Adequate, accurate and timely financial information on local governments’ operations benefits both investors and local governments. A uniform financial reporting format, which suites both local/ central governments’ and investors’ requirements, should be a top priority for national regulators, as a precondition for improved financial management performance. Local governments’ annual reports should include at least an administrative report, a balance-sheet and income statement as well as a cash-flow analysis (if accounting system is accrual based). Public disclosure of financial reports should be mandatory. Independent audits should be conducted on a regularly basis.
Local governments could also improve their financial management performance by applying for an external credit rating. By obtaining the credit rating, the local government will better understand what the main determinants of its creditworthiness are and can decide what changes are needed to improve its credit risk profile and thereby reduce its borrowing costs.
Depending on which type of debt instrument (loans or bonds) a local government wants to issue, there are different specialised financial institutions which should be approached. Local government loans are originated by: (i) municipal banks, (ii) commercial banks, (iii) international financial institutions and (iv) municipal development funds. Bonds are intermediated by commercial/ investment banks or brokerage houses. The existence and availability of these financial institutions to finance local governments depends on the architecture (bank lending model or bond model) and development of the local credit market. Central and local authorities should promote specific measures aimed at supporting the development of sustainable credit markets by minimizing the risk of market failures.
Meeting lender’s expectations will increase local governments’ chances to borrow under good conditions. Local economic conditions, budgetary performance, financial and political flexibility, project management capacity, transparency and disclosure, the quality of the budgeting process, the existence of a debt management and capital investment strategy, available guarantees are all important aspects that influence a local government’s borrowing capacity.
In the process of contracting new loans or issuing bonds local governments have to undergo tender procedures in order to select the lending/ underwriting financial institution. Thus it is essential for local governments to draft the tender documentation in a way which ensures (i) that eligible bidders have the adequate level of knowledge and experience for the project to be financed and (ii) that selection criteria used to assess lenders’ offers enables local governments to obtain the most competitive loan structure in a transparent way.
Besides financial institutions, local governments in EU member and accession countries can tap on financial resources from grants offered by the European Union (EU). In member states such local government projects may frequently exceed 15 million EURO. The value of the projects put forward by local governments in accession countries is smaller, but the benefits of financing local capital investment through EU grants are unquestionable nevertheless.
Local governments can obtain external resources using a wide range of borrowing instruments. However, each instrument is suited to finance only certain types of activities. Short term financing instruments include: (i) working capital credit line – local government draws funds from the credit line, on which they pay interest, to finance temporary revenue shortages; principal is usually rolled over, (ii) bridge loans – are a special type of short term loan where financing for a capital investment project is provided for a transitory period until the main (long term) financing is obtained. Medium and long-term borrowing should be pursued by local governments when financing capital investment projects. Long-term borrowing to cover current expenditures is usually prohibited by law and must be avoided anyway.

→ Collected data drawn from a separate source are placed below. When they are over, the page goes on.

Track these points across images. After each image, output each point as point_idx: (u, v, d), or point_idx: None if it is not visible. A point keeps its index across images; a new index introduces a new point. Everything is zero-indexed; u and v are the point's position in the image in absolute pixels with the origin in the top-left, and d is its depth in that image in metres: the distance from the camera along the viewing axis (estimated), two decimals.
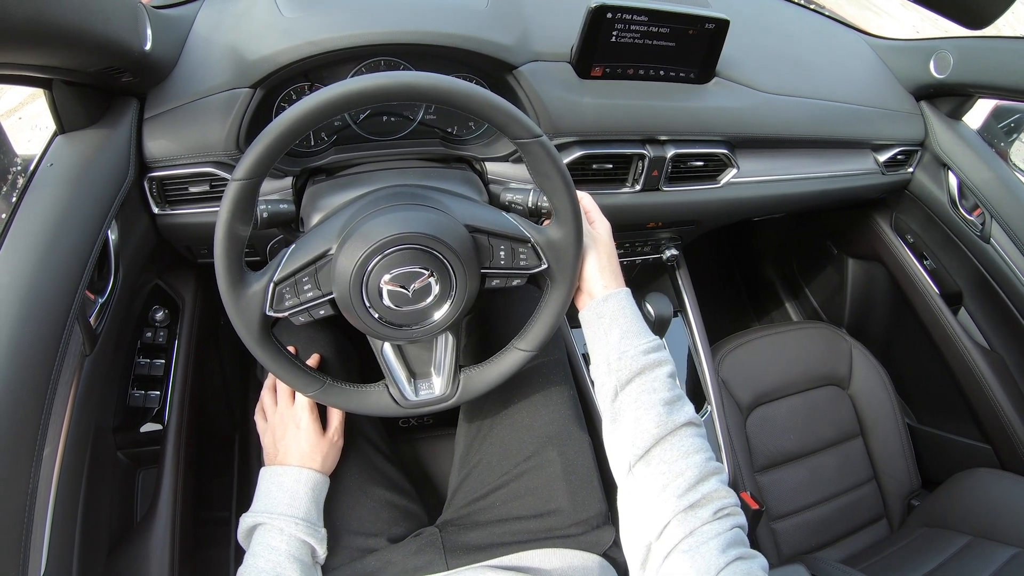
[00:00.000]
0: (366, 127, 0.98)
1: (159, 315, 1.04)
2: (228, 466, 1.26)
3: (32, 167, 0.76)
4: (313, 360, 0.95)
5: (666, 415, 0.69)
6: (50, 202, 0.71)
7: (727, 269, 2.13)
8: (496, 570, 0.80)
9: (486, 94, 0.64)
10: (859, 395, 1.41)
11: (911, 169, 1.37)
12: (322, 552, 0.81)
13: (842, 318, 1.72)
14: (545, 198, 0.74)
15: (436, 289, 0.70)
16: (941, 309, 1.39)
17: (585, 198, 0.85)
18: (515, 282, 0.77)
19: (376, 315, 0.71)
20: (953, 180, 1.31)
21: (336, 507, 0.87)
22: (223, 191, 0.85)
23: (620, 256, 1.30)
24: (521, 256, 0.75)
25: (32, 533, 0.61)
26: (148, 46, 0.79)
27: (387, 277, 0.68)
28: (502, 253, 0.74)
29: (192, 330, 1.07)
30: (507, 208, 0.90)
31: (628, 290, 0.79)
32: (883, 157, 1.31)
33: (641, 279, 1.43)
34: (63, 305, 0.67)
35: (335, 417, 0.91)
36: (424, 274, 0.69)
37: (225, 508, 1.21)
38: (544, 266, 0.75)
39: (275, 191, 0.92)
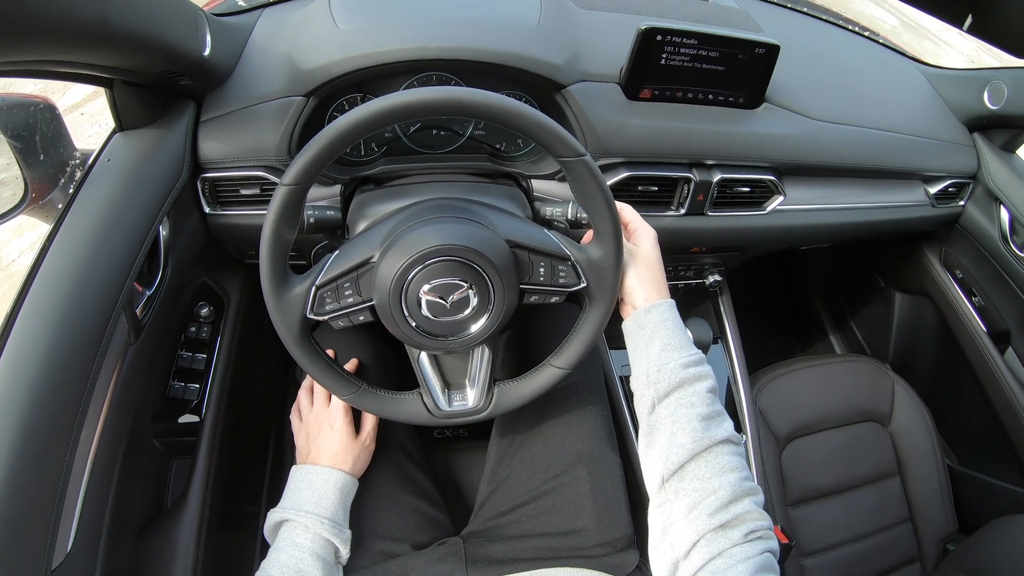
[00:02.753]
0: (416, 140, 1.00)
1: (204, 311, 1.07)
2: (262, 461, 1.28)
3: (90, 161, 0.79)
4: (351, 364, 0.97)
5: (703, 431, 0.68)
6: (105, 196, 0.74)
7: (774, 298, 2.09)
8: None
9: (530, 111, 0.65)
10: (899, 433, 1.37)
11: (962, 202, 1.33)
12: (345, 552, 0.82)
13: (887, 353, 1.68)
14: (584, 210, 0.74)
15: (474, 302, 0.71)
16: (988, 348, 1.34)
17: (627, 210, 0.85)
18: (553, 299, 0.77)
19: (414, 324, 0.72)
20: (1005, 215, 1.27)
21: (363, 510, 0.88)
22: (272, 195, 0.88)
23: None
24: (561, 273, 0.75)
25: (63, 510, 0.63)
26: (207, 52, 0.82)
27: (426, 287, 0.69)
28: (542, 270, 0.75)
29: (235, 328, 1.10)
30: (548, 224, 0.90)
31: (672, 302, 0.79)
32: (934, 189, 1.27)
33: (683, 304, 1.41)
34: (111, 294, 0.70)
35: (369, 422, 0.92)
36: (463, 286, 0.70)
37: (255, 502, 1.23)
38: (583, 284, 0.76)
39: (323, 198, 0.94)
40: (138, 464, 0.89)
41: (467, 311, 0.71)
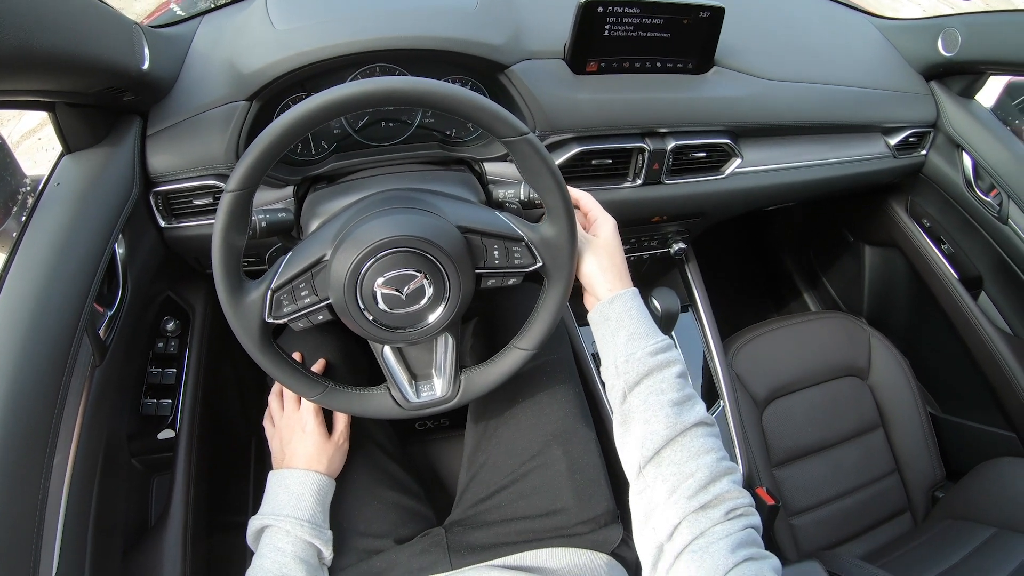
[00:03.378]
0: (365, 134, 0.98)
1: (170, 325, 1.06)
2: (245, 470, 1.28)
3: (40, 187, 0.78)
4: (319, 365, 0.96)
5: (675, 416, 0.68)
6: (57, 220, 0.73)
7: (745, 261, 2.10)
8: (500, 570, 0.80)
9: (468, 95, 0.64)
10: (879, 385, 1.38)
11: (924, 151, 1.33)
12: (328, 553, 0.82)
13: (861, 307, 1.69)
14: None
15: (430, 291, 0.71)
16: (961, 294, 1.35)
17: (585, 198, 0.84)
18: (511, 281, 0.77)
19: (371, 318, 0.71)
20: (968, 161, 1.27)
21: (343, 509, 0.88)
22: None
23: (627, 251, 1.28)
24: (515, 255, 0.75)
25: (43, 538, 0.63)
26: (146, 65, 0.81)
27: (380, 280, 0.68)
28: (496, 253, 0.74)
29: (203, 339, 1.09)
30: (501, 206, 0.89)
31: (635, 290, 0.78)
32: (894, 140, 1.28)
33: (651, 274, 1.42)
34: (71, 318, 0.69)
35: (341, 421, 0.91)
36: (417, 276, 0.69)
37: (242, 510, 1.22)
38: (539, 264, 0.75)
39: (276, 200, 0.93)
40: (117, 484, 0.88)
41: (423, 301, 0.71)
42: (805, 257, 1.91)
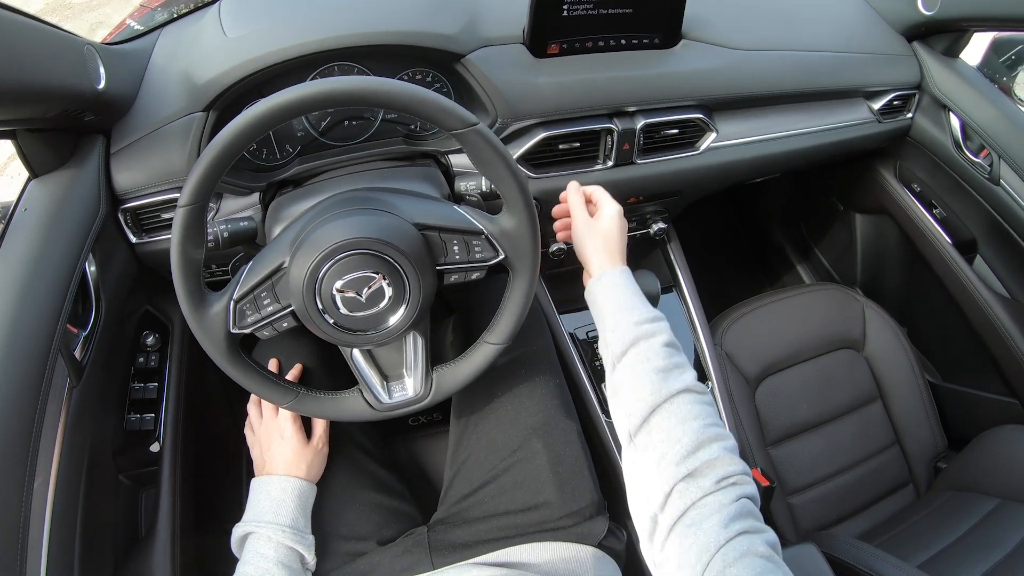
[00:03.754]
0: (330, 134, 0.98)
1: (150, 339, 1.06)
2: (237, 477, 1.27)
3: (8, 214, 0.79)
4: (296, 369, 0.96)
5: (660, 383, 0.68)
6: (25, 245, 0.74)
7: (735, 236, 2.06)
8: (482, 567, 0.79)
9: (410, 89, 0.63)
10: (875, 356, 1.35)
11: (910, 114, 1.29)
12: (311, 558, 0.82)
13: (855, 277, 1.65)
14: None
15: (389, 292, 0.70)
16: (955, 259, 1.31)
17: (596, 189, 0.88)
18: (474, 275, 0.76)
19: (332, 321, 0.71)
20: (955, 122, 1.23)
21: (324, 513, 0.88)
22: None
23: None
24: (476, 249, 0.74)
25: (28, 558, 0.63)
26: (101, 85, 0.81)
27: (339, 284, 0.68)
28: (456, 248, 0.73)
29: (183, 351, 1.09)
30: (462, 199, 0.88)
31: (624, 268, 0.81)
32: (877, 104, 1.24)
33: (634, 256, 1.39)
34: (44, 341, 0.70)
35: (319, 425, 0.92)
36: (375, 278, 0.69)
37: (235, 518, 1.22)
38: (501, 256, 0.74)
39: (244, 207, 0.93)
40: (105, 502, 0.89)
41: (384, 303, 0.70)
42: (796, 229, 1.87)
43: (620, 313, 0.75)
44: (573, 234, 0.86)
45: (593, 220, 0.84)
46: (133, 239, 0.92)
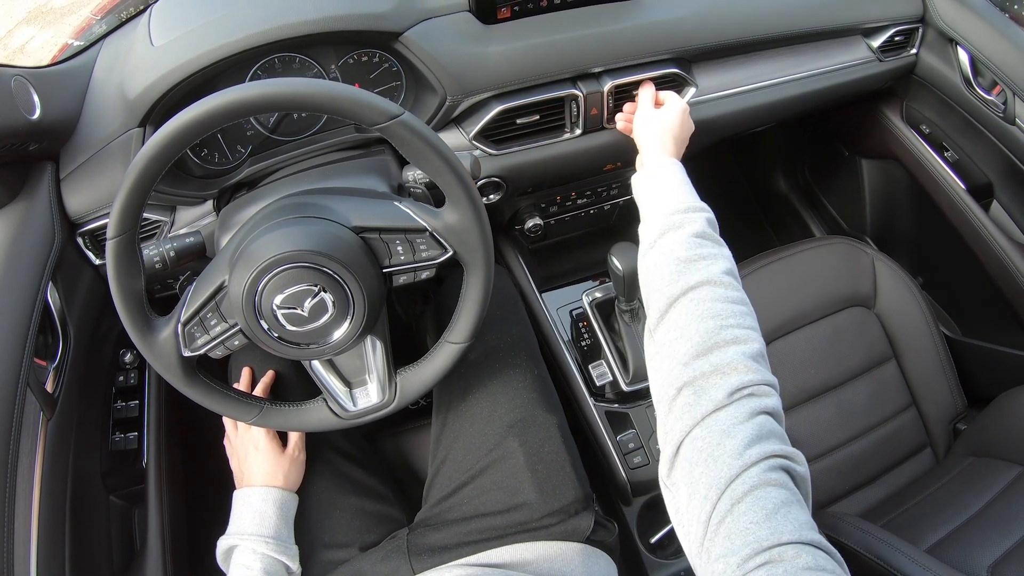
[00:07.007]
0: (280, 130, 0.92)
1: (127, 357, 1.06)
2: (223, 490, 1.26)
3: None
4: (268, 377, 0.95)
5: (677, 275, 0.63)
6: None
7: (736, 189, 1.96)
8: (464, 568, 0.77)
9: (322, 87, 0.58)
10: (888, 313, 1.25)
11: (914, 50, 1.19)
12: (295, 568, 0.82)
13: (864, 225, 1.55)
14: None
15: (332, 304, 0.66)
16: (970, 206, 1.21)
17: (670, 94, 0.91)
18: (424, 275, 0.72)
19: (277, 335, 0.68)
20: (964, 56, 1.12)
21: (306, 521, 0.87)
22: (156, 230, 0.86)
23: (587, 204, 1.19)
24: (421, 247, 0.69)
25: None
26: (36, 114, 0.77)
27: (278, 299, 0.65)
28: (400, 248, 0.69)
29: None
30: (406, 191, 0.83)
31: (674, 161, 0.79)
32: (877, 42, 1.14)
33: (621, 223, 1.32)
34: (10, 377, 0.70)
35: (293, 434, 0.90)
36: (314, 291, 0.65)
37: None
38: (449, 253, 0.69)
39: (200, 216, 0.90)
40: (97, 524, 0.90)
41: (327, 315, 0.67)
42: (800, 176, 1.76)
43: (655, 203, 0.73)
44: (634, 123, 0.88)
45: (655, 111, 0.86)
46: (96, 261, 0.90)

Planning the structure of a financing package should be in line with a local government’s debt management and capital investment strategy. When negotiating with the financial institution(s), local governments have to think at maturity, grace period, interest rates, fees, drawdown (loan disbursement), refinancing etc. After securing the financing package local governments have to generate enough revenues to pay for debt service and also allow for additional lending or direct investment. Unfortunately, when things do not go as planned, local communities must deal with loan restructuring and sometimes default.
Restructuring of a loan should be contemplated as an option when local governments enter a period of financial distress. Restructuring should be foreseen, whenever this is possible, from the beginning when the financing contract is signed with the bank. Restructuring of a bank loan usually involves the following elements: (i) refinancing, (ii) maturity extension, (iii) reshaping the debt service schedule to match the client’s projected cash-flows, (iv) writing off a portion of the debt (haircut).
The establishment of local government associations can help the development of the local credit market. Local government associations are voluntary membership organizations, which comprise local governments from within a country or region, acting as an effective and authoritative advocate on members’ behalf in relation to central government, the parliament, potential investors and other stakeholders. With regard to local public debt local government associations should aim to (i) create and/or improve appropriate legislation, (ii) monitor the impact of relevant legislation, (iii) provide information and statistics to potential lenders, central government and other stakeholders and (iv) assist member local governments to develop and improve debt management plans and operations.
In relation to lenders, local governments associations should mediate communication and information flows between local governments and potential investors.
In relation to member local governments, associations should (i) provide assistance to members in structuring and financing investment; (ii) maintain ongoing communication with member local governments to set/develop best practices in accordance with international standards.
In relation to central governments and parliaments, associations should lobby and campaign for changes in policy, legislation and funding on behalf of its members.